The New Religious Wars
Recently, a Boston suburb decided to close its schools on Good Friday, Yom Kippur and Rosh Hashanah. The bordering district in Harvard voted to end all religious holidays. What about Christmas Day? It’s the start of the official politically correct “Winter Holiday.” Courts have ruled that Christmas Day is a secular holiday, which is fitting because that’s what it has become.
An alternative proposal at the Harvard school board was rejected: schools would stay open on all holidays unless absenteeism was expected to be high enough to make a school day “impractical or uneconomic.” Leave it to the bean counters--everything else is. Even if open, nothing consequential, like tests or proms, could be scheduled.

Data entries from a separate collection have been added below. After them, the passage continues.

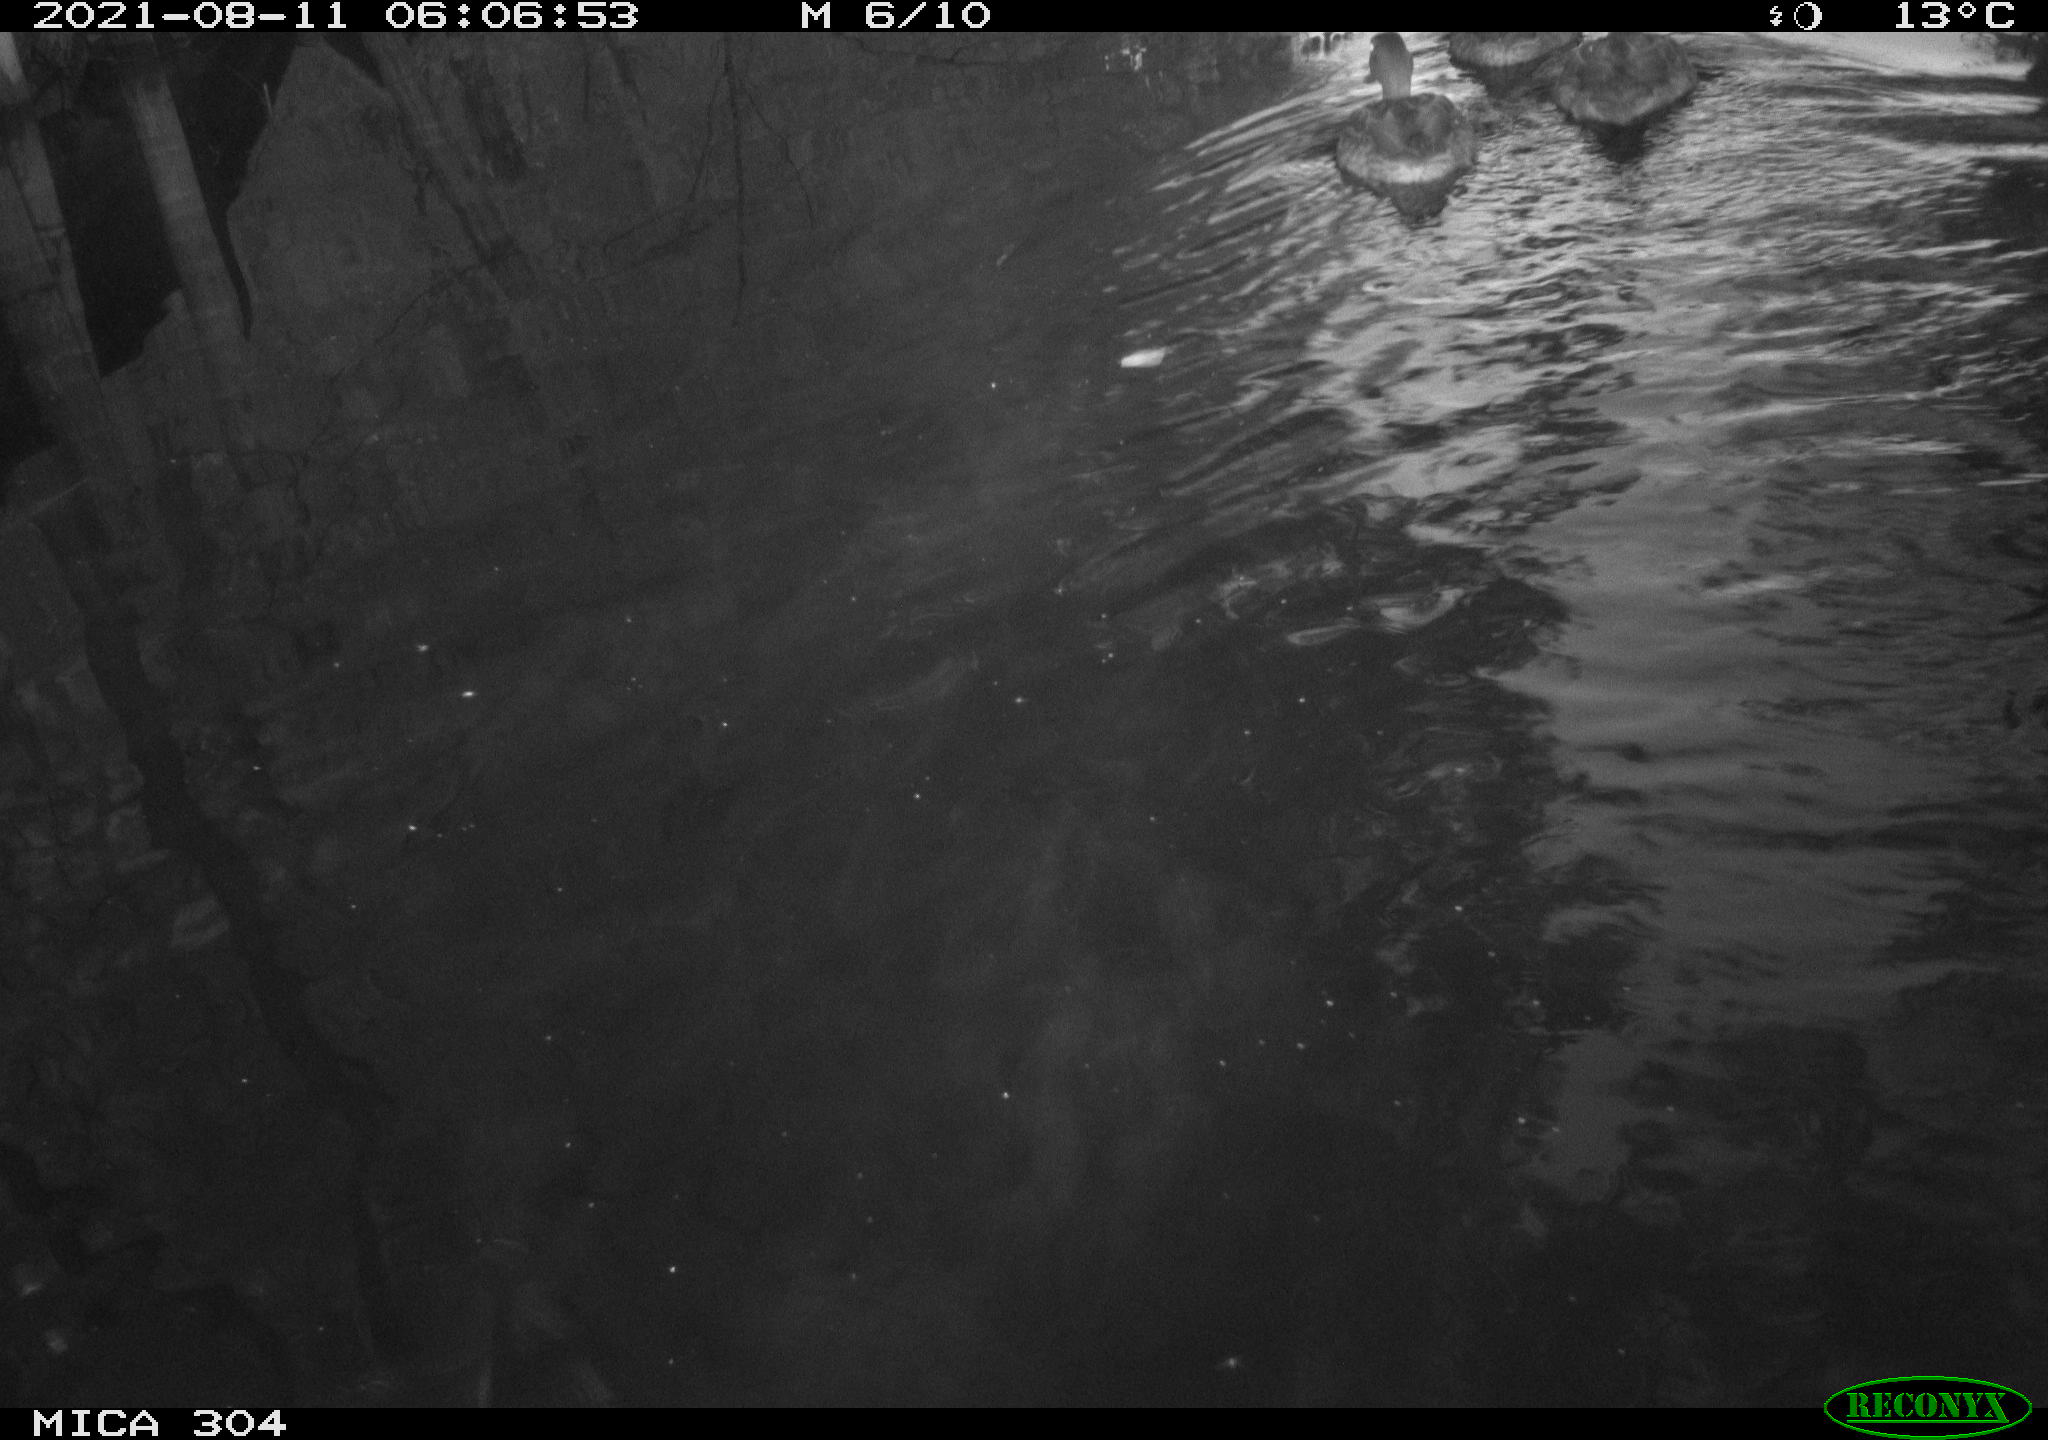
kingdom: Animalia
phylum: Chordata
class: Aves
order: Anseriformes
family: Anatidae
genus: Mareca
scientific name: Mareca strepera
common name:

Thousands of school boards across the U.S. have created a patchwork quilt of regulations. Districts with large Jewish populations lock the doors on Yom Kipper and Rosh Hashanah. Half the children in Dearborn, Michigan are Muslim, so almost a decade ago the city schools closed for major Islamic holidays. Back to Massachusetts, the historical cauldron of revolution. In Cambridge, the board voted in October to shutter the schools for one day during Ramadan, prompting Bill O’Reilly to ask: “Are we going to give Hindus a holiday, are we going to do the Wiccan thing?”
Some think that’s a good idea. A recent article in USA Today explored the issue. The federal government already does “the Wiccan thing.” After a lawsuit, “pagans” won the right to place their symbol on military tombstones. Atheists can, too. Yes, they have a symbol. And in case you’re wondering if Wiccans have holidays, there are plenty.
So how many religions would be recognized? Generally, scholars cite 8 “world” faiths. In politically correct alphabetical order: Buddhism, Christianity, Confucianism, Daoism, Hinduism, Islam, Judaism, and Yoruba. But what about Baha’i, Native American beliefs, Jainism, et al?